She had to think about it for a few microts, separating out dream from true memories.  The last thing she
remembered clearly was falling asleep lying half across his chest and shoulder, John’s thumb slowly stroking
her upper arm, with his cheek resting against the top of her head.  That clear memory was buried under a
tingling reminiscence of pain, confusion, and insanity.

“What were you dreaming about?” she asked instead of answering his question.  

“Nothing.  I wasn’t.”  

“Do not lie to me!”  She had not felt the anger coming.  There had not been any build up or warning.  It was
simply there, uncontrollable and without reason.  Aeryn took a deep breath and fought it down.  “You were.  I
know you were dreaming.  I felt it.  You do not have to give me the gory details, just tell me what it was so I’m
sure.  Please.”  

“The fourth day,” he said flatly.

“The last few moments,” she added, and started to shake.  

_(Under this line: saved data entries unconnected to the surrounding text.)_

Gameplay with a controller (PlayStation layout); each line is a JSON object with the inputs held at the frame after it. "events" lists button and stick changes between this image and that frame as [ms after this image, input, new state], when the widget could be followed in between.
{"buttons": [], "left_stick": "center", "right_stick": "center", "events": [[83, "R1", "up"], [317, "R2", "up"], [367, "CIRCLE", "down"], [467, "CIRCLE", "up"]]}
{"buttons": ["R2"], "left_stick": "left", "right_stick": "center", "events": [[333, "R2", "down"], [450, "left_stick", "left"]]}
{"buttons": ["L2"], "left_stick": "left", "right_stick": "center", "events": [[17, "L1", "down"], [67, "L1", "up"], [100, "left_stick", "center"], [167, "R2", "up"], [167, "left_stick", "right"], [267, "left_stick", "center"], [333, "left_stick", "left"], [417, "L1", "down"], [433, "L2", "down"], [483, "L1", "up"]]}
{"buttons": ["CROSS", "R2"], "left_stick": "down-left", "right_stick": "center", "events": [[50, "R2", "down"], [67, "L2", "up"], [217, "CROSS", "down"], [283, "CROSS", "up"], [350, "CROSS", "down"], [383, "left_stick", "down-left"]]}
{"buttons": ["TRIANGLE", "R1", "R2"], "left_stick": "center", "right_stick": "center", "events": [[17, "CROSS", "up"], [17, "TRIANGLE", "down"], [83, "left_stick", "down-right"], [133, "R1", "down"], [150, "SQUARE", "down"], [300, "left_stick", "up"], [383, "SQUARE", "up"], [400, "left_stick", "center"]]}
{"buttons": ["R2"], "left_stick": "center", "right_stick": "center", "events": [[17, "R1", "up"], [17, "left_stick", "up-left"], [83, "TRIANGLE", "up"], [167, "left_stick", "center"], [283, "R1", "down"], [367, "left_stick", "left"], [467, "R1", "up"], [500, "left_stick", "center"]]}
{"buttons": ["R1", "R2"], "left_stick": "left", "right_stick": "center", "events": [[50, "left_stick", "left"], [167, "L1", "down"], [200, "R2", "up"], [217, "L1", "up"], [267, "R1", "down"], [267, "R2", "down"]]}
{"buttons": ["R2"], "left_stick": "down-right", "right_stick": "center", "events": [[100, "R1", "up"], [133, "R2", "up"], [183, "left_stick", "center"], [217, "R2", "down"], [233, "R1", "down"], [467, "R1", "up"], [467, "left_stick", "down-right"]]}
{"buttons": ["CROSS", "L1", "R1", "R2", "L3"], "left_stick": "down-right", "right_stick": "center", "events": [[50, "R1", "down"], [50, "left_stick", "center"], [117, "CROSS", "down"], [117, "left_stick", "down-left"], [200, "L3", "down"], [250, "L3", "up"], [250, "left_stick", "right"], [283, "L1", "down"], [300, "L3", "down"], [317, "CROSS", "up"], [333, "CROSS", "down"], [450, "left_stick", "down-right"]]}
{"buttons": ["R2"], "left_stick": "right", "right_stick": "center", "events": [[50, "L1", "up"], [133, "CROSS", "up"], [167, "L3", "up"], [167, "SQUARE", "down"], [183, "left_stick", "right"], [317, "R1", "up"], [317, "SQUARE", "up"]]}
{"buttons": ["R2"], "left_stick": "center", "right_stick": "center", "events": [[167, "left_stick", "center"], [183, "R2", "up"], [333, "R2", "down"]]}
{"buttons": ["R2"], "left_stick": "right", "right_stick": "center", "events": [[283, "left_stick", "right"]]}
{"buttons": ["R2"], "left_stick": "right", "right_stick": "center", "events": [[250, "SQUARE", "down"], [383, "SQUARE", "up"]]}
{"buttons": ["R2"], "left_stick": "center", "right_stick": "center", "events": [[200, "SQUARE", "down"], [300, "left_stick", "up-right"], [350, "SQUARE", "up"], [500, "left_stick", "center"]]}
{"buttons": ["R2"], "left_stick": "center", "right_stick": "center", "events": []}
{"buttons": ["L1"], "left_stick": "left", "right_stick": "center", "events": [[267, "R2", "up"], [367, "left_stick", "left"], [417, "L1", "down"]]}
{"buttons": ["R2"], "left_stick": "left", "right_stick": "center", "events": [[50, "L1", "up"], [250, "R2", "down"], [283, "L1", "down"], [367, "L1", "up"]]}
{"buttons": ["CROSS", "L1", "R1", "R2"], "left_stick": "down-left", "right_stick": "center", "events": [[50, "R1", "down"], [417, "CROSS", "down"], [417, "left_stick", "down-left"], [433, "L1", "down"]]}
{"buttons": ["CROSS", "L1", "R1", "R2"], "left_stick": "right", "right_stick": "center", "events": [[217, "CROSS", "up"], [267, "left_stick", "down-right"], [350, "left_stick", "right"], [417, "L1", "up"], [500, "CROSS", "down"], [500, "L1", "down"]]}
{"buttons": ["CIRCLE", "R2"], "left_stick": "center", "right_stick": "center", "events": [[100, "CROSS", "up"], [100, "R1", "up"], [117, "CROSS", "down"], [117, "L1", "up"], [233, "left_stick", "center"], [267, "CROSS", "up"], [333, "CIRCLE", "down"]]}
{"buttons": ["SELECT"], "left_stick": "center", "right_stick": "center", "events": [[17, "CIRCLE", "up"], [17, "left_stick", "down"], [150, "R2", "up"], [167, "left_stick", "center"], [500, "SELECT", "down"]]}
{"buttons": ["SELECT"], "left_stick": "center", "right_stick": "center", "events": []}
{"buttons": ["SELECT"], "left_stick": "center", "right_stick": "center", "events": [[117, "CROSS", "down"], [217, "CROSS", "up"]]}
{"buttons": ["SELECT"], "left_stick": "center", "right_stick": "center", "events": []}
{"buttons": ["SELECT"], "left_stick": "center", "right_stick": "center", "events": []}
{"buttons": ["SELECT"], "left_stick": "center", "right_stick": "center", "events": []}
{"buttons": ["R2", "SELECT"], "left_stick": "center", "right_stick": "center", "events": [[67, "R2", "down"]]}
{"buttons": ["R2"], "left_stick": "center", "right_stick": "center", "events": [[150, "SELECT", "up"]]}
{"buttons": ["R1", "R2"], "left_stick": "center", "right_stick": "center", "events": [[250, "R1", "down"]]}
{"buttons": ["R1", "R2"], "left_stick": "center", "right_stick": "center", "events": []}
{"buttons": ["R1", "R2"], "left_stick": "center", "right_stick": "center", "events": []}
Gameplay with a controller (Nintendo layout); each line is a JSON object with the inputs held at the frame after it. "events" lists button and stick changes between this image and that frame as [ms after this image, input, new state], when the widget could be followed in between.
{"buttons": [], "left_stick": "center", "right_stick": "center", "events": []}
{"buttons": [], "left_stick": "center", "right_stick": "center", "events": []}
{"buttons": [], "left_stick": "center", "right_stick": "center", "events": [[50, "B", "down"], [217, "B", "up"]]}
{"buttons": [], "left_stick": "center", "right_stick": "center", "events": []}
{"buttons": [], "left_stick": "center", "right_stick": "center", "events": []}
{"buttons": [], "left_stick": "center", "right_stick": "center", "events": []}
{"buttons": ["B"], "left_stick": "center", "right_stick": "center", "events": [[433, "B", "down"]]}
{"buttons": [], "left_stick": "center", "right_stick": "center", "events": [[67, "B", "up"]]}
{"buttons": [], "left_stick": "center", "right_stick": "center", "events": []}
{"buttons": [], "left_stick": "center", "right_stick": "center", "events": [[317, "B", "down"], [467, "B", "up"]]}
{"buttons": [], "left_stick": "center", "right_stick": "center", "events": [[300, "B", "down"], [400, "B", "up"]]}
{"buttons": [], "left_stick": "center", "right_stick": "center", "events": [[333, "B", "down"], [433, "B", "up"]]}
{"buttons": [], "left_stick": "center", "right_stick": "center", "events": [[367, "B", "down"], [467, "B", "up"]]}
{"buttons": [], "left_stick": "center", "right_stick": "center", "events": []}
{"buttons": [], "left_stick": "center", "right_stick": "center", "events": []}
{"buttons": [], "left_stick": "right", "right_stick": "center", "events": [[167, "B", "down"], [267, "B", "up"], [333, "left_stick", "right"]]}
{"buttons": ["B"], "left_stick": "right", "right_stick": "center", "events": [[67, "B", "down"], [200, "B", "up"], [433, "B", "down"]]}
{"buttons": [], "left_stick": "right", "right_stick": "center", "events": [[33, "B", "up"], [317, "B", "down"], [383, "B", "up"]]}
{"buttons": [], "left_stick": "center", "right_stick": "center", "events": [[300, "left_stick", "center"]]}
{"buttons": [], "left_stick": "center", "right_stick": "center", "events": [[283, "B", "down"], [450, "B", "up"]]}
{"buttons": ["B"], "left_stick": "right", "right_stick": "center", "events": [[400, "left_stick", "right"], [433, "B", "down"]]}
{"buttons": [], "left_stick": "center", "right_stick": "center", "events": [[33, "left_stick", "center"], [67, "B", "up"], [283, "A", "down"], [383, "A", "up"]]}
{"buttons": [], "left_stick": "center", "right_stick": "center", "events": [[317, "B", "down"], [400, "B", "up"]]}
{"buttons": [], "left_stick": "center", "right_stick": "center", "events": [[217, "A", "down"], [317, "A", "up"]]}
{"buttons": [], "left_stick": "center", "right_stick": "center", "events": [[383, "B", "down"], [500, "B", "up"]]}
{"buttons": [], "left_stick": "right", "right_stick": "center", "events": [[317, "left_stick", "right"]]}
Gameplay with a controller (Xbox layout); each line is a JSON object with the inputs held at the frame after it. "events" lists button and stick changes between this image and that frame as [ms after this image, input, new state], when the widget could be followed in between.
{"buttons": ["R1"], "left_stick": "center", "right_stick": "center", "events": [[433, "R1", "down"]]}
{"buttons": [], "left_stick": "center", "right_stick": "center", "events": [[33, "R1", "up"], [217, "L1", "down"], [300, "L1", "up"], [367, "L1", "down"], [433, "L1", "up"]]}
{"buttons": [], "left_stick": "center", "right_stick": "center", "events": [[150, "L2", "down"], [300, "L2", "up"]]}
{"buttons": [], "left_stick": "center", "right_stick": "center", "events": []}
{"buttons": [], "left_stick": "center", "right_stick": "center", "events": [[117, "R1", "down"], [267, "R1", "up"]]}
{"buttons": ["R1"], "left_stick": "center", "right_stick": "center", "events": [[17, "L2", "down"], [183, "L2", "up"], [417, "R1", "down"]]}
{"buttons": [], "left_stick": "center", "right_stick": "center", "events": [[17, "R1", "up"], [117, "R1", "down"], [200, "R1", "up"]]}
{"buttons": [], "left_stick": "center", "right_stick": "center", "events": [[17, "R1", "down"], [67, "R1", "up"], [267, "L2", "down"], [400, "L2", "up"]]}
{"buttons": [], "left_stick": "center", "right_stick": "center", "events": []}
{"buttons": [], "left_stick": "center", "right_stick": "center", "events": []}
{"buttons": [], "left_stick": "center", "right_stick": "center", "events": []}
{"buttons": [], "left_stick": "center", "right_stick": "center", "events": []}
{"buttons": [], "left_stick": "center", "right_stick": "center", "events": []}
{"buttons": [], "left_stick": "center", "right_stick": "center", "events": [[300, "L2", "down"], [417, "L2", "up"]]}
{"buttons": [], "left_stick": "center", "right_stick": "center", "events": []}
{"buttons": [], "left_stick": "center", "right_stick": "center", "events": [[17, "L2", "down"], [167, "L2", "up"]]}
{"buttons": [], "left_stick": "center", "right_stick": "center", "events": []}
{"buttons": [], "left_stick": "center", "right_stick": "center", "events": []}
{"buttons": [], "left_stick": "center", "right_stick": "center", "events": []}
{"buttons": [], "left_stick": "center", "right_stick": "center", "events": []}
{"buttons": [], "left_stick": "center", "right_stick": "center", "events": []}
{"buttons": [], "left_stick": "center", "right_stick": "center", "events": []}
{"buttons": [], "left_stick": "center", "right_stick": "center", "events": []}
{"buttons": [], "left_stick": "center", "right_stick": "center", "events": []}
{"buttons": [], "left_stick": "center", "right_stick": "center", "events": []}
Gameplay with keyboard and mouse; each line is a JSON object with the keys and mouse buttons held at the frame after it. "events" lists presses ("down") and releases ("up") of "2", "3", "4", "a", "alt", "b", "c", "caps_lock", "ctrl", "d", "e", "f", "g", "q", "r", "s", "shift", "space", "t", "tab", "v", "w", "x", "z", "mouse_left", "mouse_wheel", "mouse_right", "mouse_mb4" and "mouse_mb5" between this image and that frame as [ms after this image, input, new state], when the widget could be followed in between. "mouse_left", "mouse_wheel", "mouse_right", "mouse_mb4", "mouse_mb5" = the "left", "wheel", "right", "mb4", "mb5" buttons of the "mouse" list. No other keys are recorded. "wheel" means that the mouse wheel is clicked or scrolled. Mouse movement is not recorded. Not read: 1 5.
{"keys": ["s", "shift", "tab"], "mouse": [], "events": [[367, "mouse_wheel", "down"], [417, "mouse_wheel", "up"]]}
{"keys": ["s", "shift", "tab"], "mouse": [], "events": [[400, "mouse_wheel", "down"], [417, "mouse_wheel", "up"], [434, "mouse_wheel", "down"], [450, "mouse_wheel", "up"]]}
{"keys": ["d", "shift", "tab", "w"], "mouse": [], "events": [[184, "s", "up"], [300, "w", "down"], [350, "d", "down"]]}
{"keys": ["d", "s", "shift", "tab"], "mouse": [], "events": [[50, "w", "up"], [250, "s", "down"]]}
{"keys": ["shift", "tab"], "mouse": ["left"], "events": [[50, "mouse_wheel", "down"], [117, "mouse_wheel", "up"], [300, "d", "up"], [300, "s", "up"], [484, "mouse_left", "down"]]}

She had not understood.  Not really.  She had shared his memory of Kelvo Fourteen when they had been in
Unity, and had gotten a small taste of what insanity felt like, but she had not really understood what he had
gone through.  She still did not, but the arrogance of thinking she knew the depths John had battled back from
was gone at last.  

“What did … how did you …”  John shook his head, looked around the cell for several microts, then looked at
her again.  “Unity.”  

“The tie exists and can never be broken,” she said, quoting Meylan’s combined warning and promise.

“It’s not supposed to work like that.”  John got to his feet and strode to the far side of the cell where he began
moving some of his possessions around.  Nothing went very far, it was an aimless shuffle that ended with
everything back where it started.  

“Not supposed to be like what?”  Aeryn was worried by his reaction.  If she had to choose an emotion at that
moment, she would have said that John looked angry.  

“Like just picking up my thoughts.”  He examined a piece of circuitry then snapped it in half and lobbed the two
pieces toward the waste funnel.

It was anger, she decided, without a target.  Or perhaps it was fear.  

“What are you afraid of?” she asked.  It was a mindless question, blurted out without considering the dream she
had just eavesdropped on, or how he might feel about having someone listen and watch as he lost the battle to
remain a functioning person.  So much of John’s self-esteem was bound up in his own perception of his
intellect; it should have been easy for her to predict his reaction.  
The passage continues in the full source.